Tesla has pivoted from building electric cars for the people, towards a wild obsession for robotaxis, artificial intelligence and humanoid robots. The technology underpinning Tesla's Full-Self Driving (Supervised) cars seems to be improving, but there's still a long way to go.
Compared to the previous version, FSD 12.5 has five times more parameters. Parameters are basically the specific variables and settings in the algorithm that are used to perceive the environment and make active driving decisions. The latest version apparently also has support for driver monitoring with sunglasses, a combined software stack for highway driving and city driving and Actual Smart Summon (ASS), which is expected to navigate Teslas in and out of parking lots without the driver in the car.
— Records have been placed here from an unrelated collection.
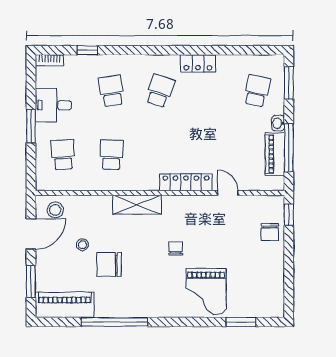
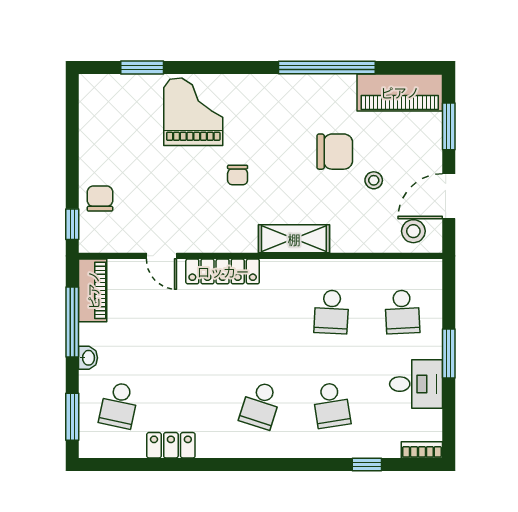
locker: (198, 63) -> (171, 445), moved
piano: (275, 154) -> (93, 290), moved

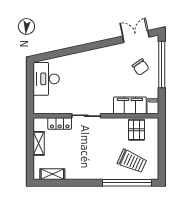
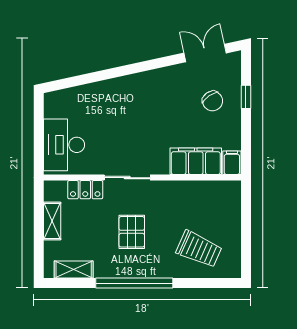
window: (162, 64) -> (246, 97), width x0.32
desk: (46, 79) -> (64, 145), moved
pallet: (137, 130) -> (132, 232), moved
window: (127, 183) -> (134, 283), moved

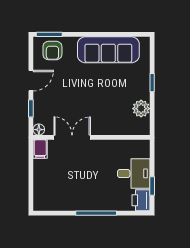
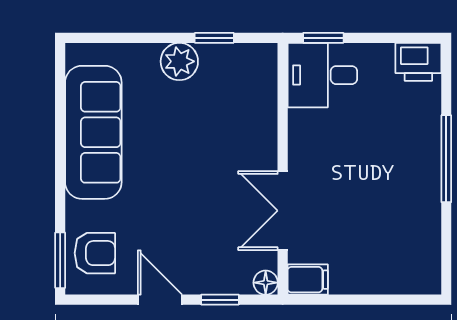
window: (152, 83) -> (214, 38), moved
plant: (141, 109) -> (179, 61), moved
desk: (134, 173) -> (322, 75), moved, turned -90
window: (152, 186) -> (323, 38), moved

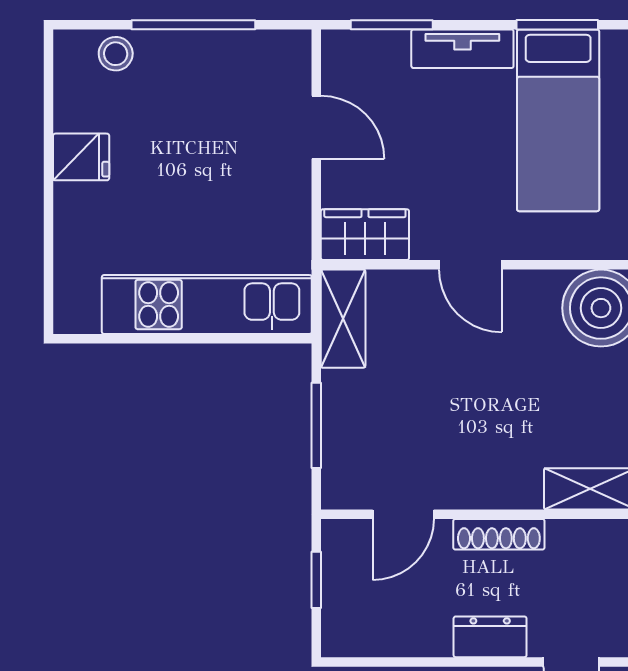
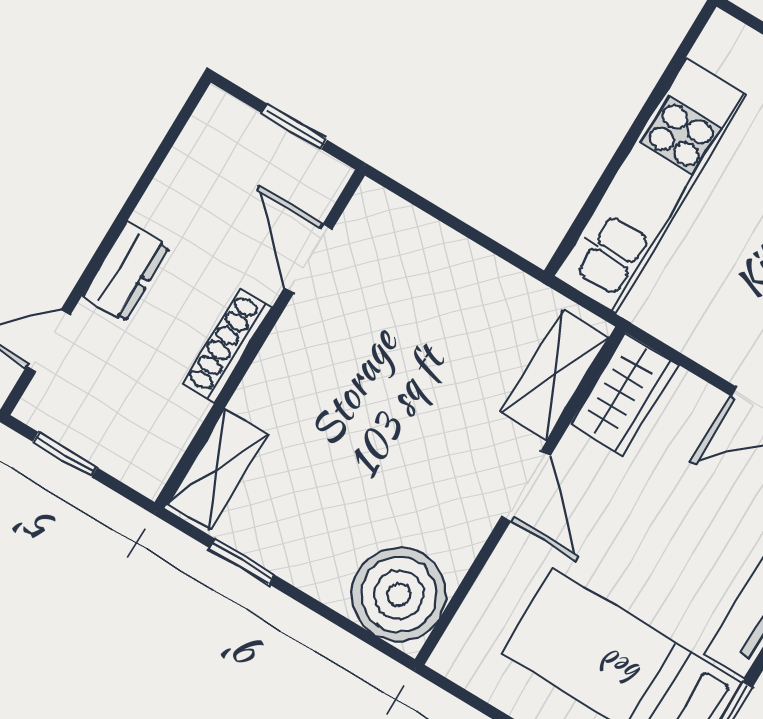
door: (470, 265) -> (526, 485), swing flipped
shelving: (343, 319) -> (555, 375), moved, turned 90
window: (316, 425) -> (455, 224), removed

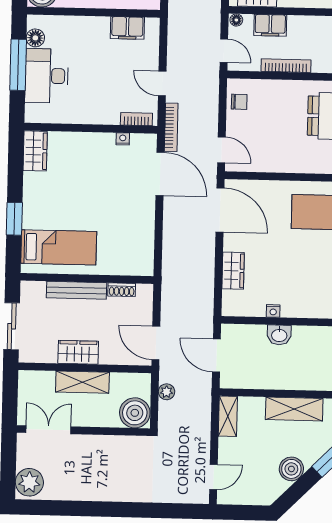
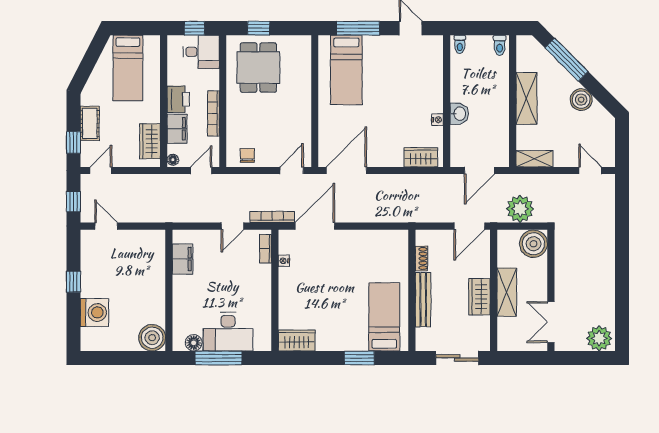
printer: (302, 27) -> (178, 99), added
wardrobe: (233, 271) -> (421, 157), moved
plant: (167, 392) -> (520, 209), width x1.87, depth x1.87

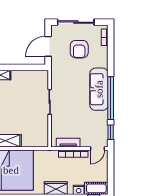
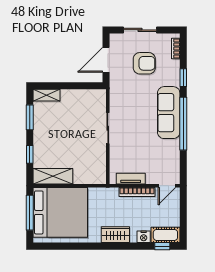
sliding door: (76, 22) -> (140, 30), width x0.73
armchair: (79, 49) -> (144, 63), turned -90
window: (111, 132) -> (183, 78), moved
What Out Of Spec Videos found was that FSD 12.5 still had plenty of room for improvement. Even though the Model 3 was more human-like in how it drove, it was often confused by different environments. For starters, it took a wrong turn out of the neighborhood, something the drivers said it struggles with. Then, while making a left turn onto a highway, it dangerously stopped in the middle of the road while waiting for an approaching car to pass. Instead, it could have simply stopped before the marked line.
The rain compromised the car’s vision, too. Tesla only relies on cameras and training its “neural networks” from real driving footage from millions of vehicles. Unlike Cruise or Waymo, there’s no supplemental radar or lidar on Teslas. In the middle of the drive, the system alerted the drivers that FSD was “degraded.” Shortly after that, the Model 3’s screen rendering showed a road-side shoulder, where it attempted to make a U-turn. There existed no shoulder in this imagined space, just a furniture store. It appeared as though the EV was trying to enter the store, even though that wasn’t the intention.
It also did some other dangerous things like overspeeding, getting into a turn lane and then continuing straight and driving close to the curbs, something that was solved in the previous versions, but it looks like that’s now a recurring issue. The Tesla Robotaxi will be revealed on October 10. But before any robotaxis hit the roads, Tesla has a mountain to climb when it comes to making FSD safe.